_Aim:_
Rewrite all of the items with "family" switched to "familia" and everything else kept the same. Leave the pictures out.

#### Supplied data

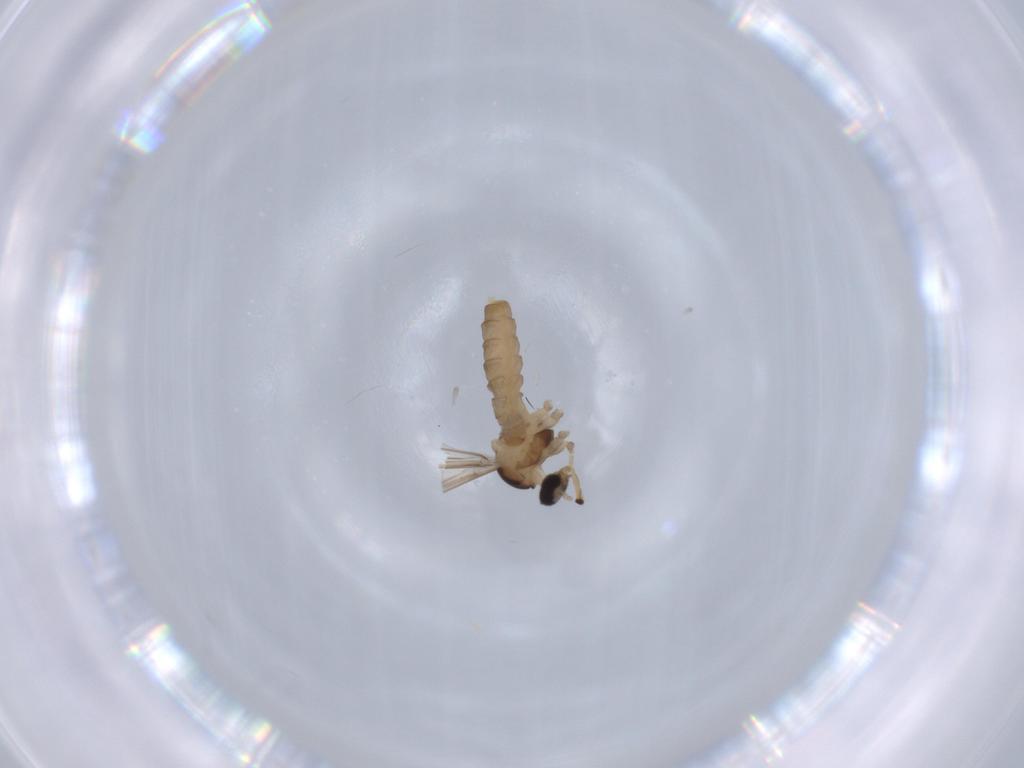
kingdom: Animalia
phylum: Arthropoda
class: Insecta
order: Diptera
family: Cecidomyiidae
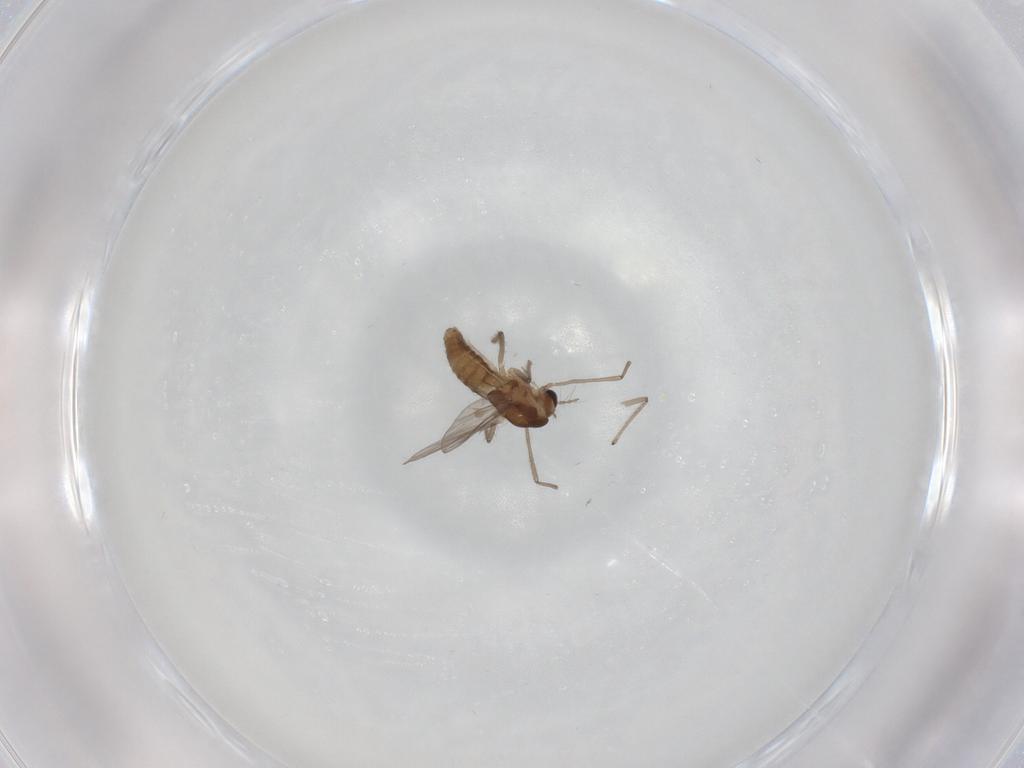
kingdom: Animalia
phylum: Arthropoda
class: Insecta
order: Diptera
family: Chironomidae
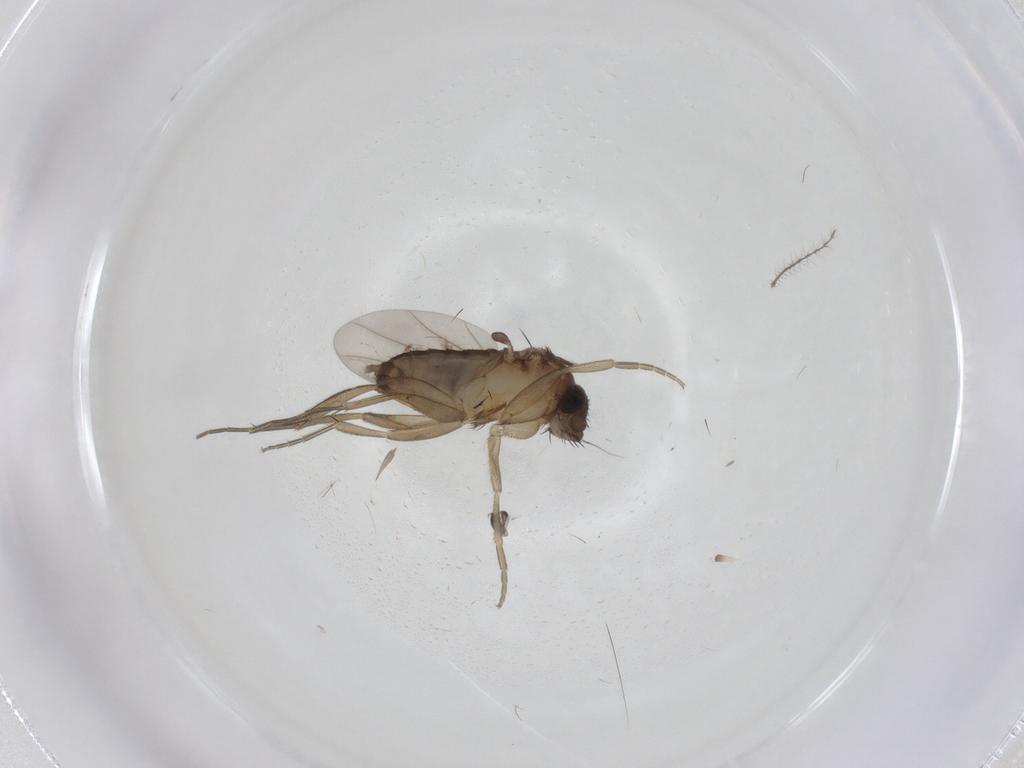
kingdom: Animalia
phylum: Arthropoda
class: Insecta
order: Diptera
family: Phoridae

########

_The output:_
kingdom: Animalia
phylum: Arthropoda
class: Insecta
order: Diptera
familia: Cecidomyiidae
kingdom: Animalia
phylum: Arthropoda
class: Insecta
order: Diptera
familia: Chironomidae
kingdom: Animalia
phylum: Arthropoda
class: Insecta
order: Diptera
familia: Phoridae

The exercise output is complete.